When Luther died, Bugenhagen gave his funeral address on February 22, 1546. He took the death of Luther harder than some of the other men in Wittenberg and seemed to age more rapidly after that. Nevertheless, he remained by his post, even when the city was besieged and fell to the emperor. The emperor treated Bugenhagen with considerable respect, as did his ally Moritz of Saxony. Because Bugenhagen wished to remain at the university and in the city church, where he felt he was still needed, he adjusted to the terms of the Leipzig Interim with what seemed to many other Lutherans disgraceful ease. Both Duke Albert of Prussia and the deposed elector became alienated from Bugenhagen in the last years of his life, and there were even rumors that he had been bought off. The rumors were not true, and Bugenhagen tried to win back his friends with a commentary on Jonah in which he sharply criticized the Catholic church and charged it with the heresy of Montanism. But his effort was not a great success, and his last years were spent under a cloud.

Bugenhagen died on April 20, 1558, and was buried under the altar of the city church in Wittenberg. He had been throughout his life Luther's close friend and adviser. Luther was more than his friend; he was his fate. The whole direction of his life was changed by his encounter with Luther. The same thing, of course, could be said of Melanchthon. But Melanchthon, unlike Bugenhagen, emerged from the shadow cast by Luther to win a place in the sun for himself. There was no place in the sun for Bugenhagen. Yet his contribution was no less significant.
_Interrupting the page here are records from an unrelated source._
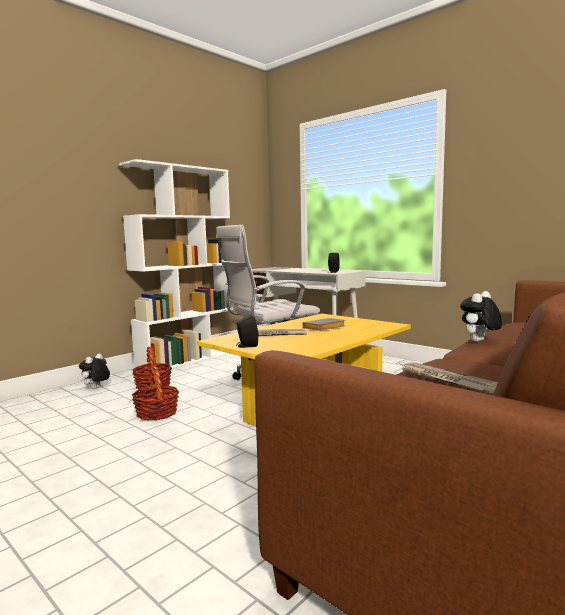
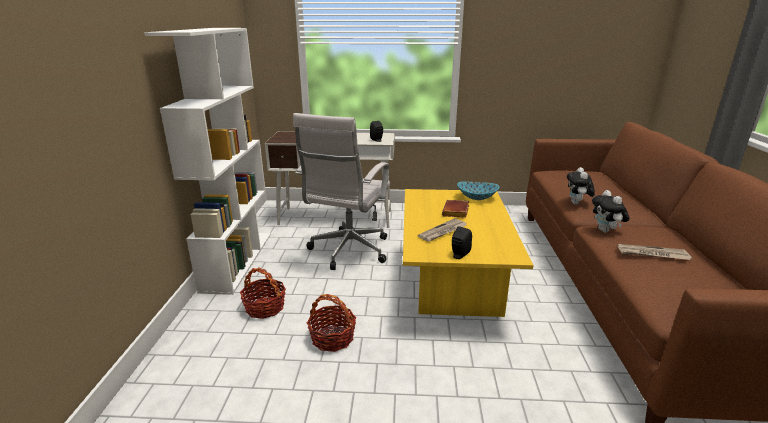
camera: 40 degrees left, 15 degrees up
(96, 388) = (203, 336): plush toy -> plush toy (606, 231)
(323, 328) = (456, 212): grey book -> brown book
(373, 325) = (476, 197): none -> bowl

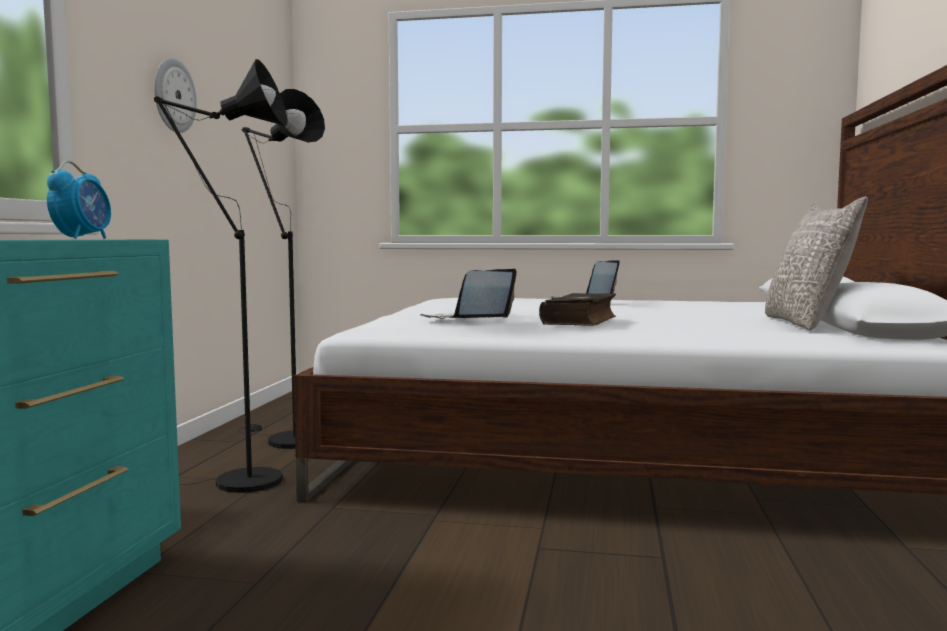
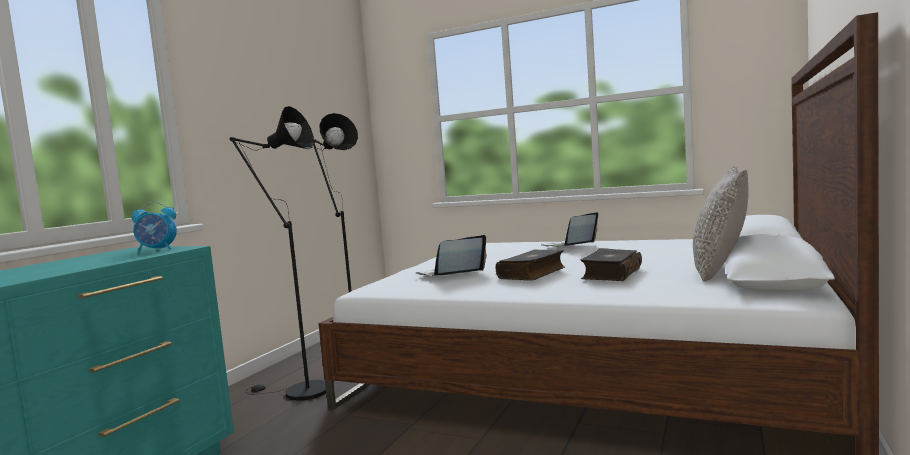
camera: 15 degrees right, 0 degrees up
(82, 238) = (157, 250): alarm clock -> alarm clock turned 60 degrees clockwise
(173, 96) = (262, 125): wall clock -> none
(682, 323) = (610, 274): none -> book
Next to Luther he was the formative influence on the Lutheran church in northern Germany. With the regaining of much of South Germany in subsequent years for Roman Catholicism, the importance of his contribution was heightened rather than diminished. He was the one Lutheran reformer who grasped the importance of institutions for the life of faith.

Notes

1.

WATR 3, no. 2898, LW 54:179; WATR 4, no. 4956.

2.

The most helpful interpretive essay on Bugenhagen is Ernst Wolf, “Johannes Bugenhagen, Gemeinde und Amt.”

3.

Older but still useful biographies of Bugenhagen are Karl A. T. Vogt, Johannes Bugenhagen Pomeranus, and Hermann Hering, Doctor Pommeranus, Johannes Bugenhagen.

4.

For Bugenhagen's view of the Lord's Supper see his “Von der Evangelischen Messe, 1524,” “Ein Ratschlag, wie man das Sakrament geniessen soll, 1524,” and “Bekentnis von seinem Glauben und seiner Lehre, 1529.”

5.

The text of this church order has been edited by Hans Lietzmann: Johannes Bugenhagens Braunschweiger Kirchenordnung. For his work in composing and revising liturgies see Johannes H. Bergsma, Die Reform der Messliturgie durch Johannes Bugenhagen (1485–1558).